Just give it a moment to let it sink in. Not a single paisa in the huge transactions mentioned above will ever be exchanged physically from one hand to another. No one will be feeling the rustle of crisp notes or the engravings of shiny coins in their hands. The relationship with money will be virtual and abstract. It’s fundamental transformation of an essentially subjective relationship.

So how does this answer the Maswasi villager’s question? Put simply, every single monetary transaction is either legal or illegal. Legal transactions include everything from paying the taxi fare as per the meter reading to buying shares worth lakhs of rupees through dematerialised accounts. Illegal transactions include everything from slipping a 100-rupee note slyly into the cop’s hand when caught jumping a red light to sliding across two bags containing a crore of rupees to the seller of a Rs 2 crore flat who wants part payment in cheque and part in cash.

Legal monetary transactions can either be virtual or physical. Parties involved in such transactions actually prefer an identifiable trail. So there are receipts, notified bank transfers and entry into bank statements. But illegal monetary transactions will more often than not be physical as both parties involved will try to minimise or eliminate all trails. The very logic of illegal transactions does not allow for records.

Eliminate money in its physical form and you destroy corruption bred by unaccountable monetary transactions. It’s exactly what the Maswasi resident said. The digital eco-system to eliminate the physical form of money that exists today.  But it’s almost like India’s nuclear weapons status. Everyone knows that we have the capability to make ‘The Bomb’. But, officially, it’s not yet a nuts-and-bolts operation. If we are serious about eliminating day-to-day corruption, we need to begin taking the following steps:

  • Start converting every single savings, current, salary and wage account in both the public and private sectors, including for social welfare schemes like MNREGS, into a virtual account.
  • Make mobile phones and UID cards as the two primary transaction points and integrate them with virtual accounts. To put things in perspective, Japan has been using mobile phones integrated with a bank account as a swipe card (like a debit/credit card) for over ten years. Closer home, both M-Chek and Obopay have the technology to make every single mobile phone, including a sub-Rs 1,000 low-end phone, into a swipe phone.
  • Integrate every single customer interface that requires a monetary transaction, whether it’s hiring an auto or a taxi or buying of a property, with either a swipe enabled mobile phone or a UID card. No more haggling with recalcitrant auto drivers. The digital meter shows you the exact amount. You swipe your phone and the right amount gets debited.
  • Move towards a policy regime with clear-cut milestones to be achieved within a time period of 10 years where every single transaction will require a virtual debit account and a virtual credit account. This will eliminate cash transactions and destroy the physical money market.

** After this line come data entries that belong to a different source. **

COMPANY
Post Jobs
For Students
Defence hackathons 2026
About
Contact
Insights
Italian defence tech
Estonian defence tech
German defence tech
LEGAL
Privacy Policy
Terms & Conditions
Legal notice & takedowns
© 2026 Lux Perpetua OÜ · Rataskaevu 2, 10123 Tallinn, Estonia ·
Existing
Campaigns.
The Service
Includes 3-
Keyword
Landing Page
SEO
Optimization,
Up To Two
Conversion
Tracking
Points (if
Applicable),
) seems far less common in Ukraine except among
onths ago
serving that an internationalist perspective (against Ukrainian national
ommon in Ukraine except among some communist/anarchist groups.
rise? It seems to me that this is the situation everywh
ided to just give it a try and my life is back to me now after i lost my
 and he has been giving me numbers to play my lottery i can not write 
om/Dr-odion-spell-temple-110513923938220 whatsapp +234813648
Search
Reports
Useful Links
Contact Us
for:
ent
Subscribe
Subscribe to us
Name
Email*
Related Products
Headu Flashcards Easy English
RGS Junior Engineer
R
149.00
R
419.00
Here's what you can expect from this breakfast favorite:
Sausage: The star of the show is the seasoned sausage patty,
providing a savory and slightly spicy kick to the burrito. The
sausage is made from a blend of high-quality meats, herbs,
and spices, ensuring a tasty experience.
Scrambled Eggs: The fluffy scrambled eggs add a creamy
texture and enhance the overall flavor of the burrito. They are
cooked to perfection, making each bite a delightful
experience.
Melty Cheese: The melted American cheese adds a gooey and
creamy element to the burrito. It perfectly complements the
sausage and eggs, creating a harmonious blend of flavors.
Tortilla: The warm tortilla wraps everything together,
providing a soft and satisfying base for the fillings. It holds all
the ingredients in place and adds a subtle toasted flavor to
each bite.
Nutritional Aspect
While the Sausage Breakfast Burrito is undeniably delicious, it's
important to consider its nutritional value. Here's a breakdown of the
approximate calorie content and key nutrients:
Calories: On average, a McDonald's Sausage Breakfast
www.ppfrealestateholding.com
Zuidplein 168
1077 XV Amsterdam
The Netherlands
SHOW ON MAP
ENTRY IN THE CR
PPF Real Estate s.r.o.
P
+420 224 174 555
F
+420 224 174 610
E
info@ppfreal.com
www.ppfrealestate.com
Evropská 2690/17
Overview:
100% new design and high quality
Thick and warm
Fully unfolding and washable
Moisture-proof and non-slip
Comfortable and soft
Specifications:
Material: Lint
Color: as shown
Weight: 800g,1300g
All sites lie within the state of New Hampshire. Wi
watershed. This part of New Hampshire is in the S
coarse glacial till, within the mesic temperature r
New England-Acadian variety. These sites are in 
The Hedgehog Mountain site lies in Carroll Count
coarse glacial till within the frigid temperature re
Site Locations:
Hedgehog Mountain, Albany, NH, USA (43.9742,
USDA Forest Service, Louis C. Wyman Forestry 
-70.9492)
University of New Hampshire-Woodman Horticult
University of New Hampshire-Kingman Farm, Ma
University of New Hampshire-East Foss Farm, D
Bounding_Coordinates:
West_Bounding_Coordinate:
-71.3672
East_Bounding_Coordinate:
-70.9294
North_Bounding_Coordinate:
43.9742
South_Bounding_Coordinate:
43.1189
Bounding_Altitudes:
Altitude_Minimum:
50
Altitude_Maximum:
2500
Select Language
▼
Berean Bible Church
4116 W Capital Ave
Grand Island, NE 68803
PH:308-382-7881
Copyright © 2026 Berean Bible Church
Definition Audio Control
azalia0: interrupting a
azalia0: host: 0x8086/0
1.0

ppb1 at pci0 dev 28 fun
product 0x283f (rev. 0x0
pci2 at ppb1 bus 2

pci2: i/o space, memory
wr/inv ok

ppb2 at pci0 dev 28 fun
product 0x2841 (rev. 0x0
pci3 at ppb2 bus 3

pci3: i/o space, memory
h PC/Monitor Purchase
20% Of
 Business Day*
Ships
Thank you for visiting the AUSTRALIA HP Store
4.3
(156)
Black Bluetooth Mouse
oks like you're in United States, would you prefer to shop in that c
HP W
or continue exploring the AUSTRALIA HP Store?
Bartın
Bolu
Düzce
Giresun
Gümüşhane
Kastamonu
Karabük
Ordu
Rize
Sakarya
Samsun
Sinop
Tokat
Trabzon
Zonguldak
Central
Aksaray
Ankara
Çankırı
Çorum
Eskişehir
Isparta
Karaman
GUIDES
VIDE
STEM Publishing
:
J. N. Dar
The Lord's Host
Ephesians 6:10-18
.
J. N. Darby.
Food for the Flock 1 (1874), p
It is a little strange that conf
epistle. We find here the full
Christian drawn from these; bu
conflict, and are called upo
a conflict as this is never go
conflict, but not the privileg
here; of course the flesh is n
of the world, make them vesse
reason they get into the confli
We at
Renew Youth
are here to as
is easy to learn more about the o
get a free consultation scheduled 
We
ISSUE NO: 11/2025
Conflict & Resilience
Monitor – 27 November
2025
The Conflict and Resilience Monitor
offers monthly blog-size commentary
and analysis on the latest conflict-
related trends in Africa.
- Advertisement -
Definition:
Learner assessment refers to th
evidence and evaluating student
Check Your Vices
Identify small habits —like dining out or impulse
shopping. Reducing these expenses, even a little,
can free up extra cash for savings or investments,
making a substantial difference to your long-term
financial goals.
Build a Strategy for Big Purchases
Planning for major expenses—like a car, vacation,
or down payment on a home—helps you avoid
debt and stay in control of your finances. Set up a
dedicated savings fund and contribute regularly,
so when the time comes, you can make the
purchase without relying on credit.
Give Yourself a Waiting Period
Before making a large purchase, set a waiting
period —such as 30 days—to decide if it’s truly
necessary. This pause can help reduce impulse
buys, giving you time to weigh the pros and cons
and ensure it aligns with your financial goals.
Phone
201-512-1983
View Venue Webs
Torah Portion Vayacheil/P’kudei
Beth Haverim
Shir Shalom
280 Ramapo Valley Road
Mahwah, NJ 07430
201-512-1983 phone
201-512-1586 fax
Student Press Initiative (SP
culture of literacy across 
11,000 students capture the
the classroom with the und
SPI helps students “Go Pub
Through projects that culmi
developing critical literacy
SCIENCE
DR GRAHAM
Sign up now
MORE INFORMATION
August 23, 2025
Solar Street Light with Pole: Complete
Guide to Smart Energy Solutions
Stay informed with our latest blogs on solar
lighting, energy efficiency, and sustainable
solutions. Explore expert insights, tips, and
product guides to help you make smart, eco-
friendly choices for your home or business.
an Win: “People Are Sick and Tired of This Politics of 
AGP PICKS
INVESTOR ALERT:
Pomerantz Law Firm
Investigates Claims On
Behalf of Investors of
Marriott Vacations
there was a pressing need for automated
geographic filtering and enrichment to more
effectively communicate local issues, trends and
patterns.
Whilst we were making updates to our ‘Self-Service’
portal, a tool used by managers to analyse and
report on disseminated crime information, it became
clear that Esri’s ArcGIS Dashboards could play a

What kind of a world will we live in if and when these four measures become a reality? For one, wallets will disappear. For another, officials who raid the leather tanning unit near Maswasi will not find crisp notes seductively lying on the table for them. Of course, there is nothing to prevent the sly ones from bribing the willing with goods and commodities. But then there is the electronic trail to account for and that in itself is a deterrent. In this world, corruption as an arbitrage and opportunity cost becomes unviable. Till then Vivek and his team will have to get up every morning and prepare for a fresh battle.